**What the exercise asks:** Transcribe all the records exactly and omit any images they hold.

**Information:**
/---
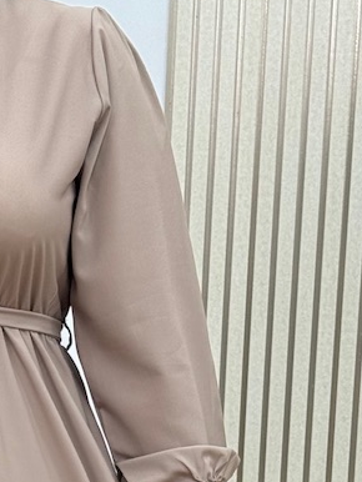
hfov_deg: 9.2
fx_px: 2215
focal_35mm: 159
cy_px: 721
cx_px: -69
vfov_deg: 11.9
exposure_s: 1/675
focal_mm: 6.76
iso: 80
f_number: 1.78
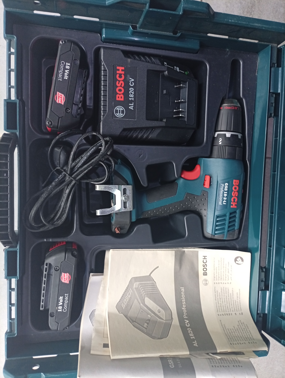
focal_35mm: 27
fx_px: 296
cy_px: 189
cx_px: 142
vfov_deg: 65.2
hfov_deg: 51.5
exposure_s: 1/50
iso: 122
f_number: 1.8
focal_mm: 3.84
\---
**Answer:**
hfov_deg: 9.2
fx_px: 2215
focal_35mm: 159
cy_px: 721
cx_px: -69
vfov_deg: 11.9
exposure_s: 1/675
focal_mm: 6.76
iso: 80
f_number: 1.78
focal_35mm: 27
fx_px: 296
cy_px: 189
cx_px: 142
vfov_deg: 65.2
hfov_deg: 51.5
exposure_s: 1/50
iso: 122
f_number: 1.8
focal_mm: 3.84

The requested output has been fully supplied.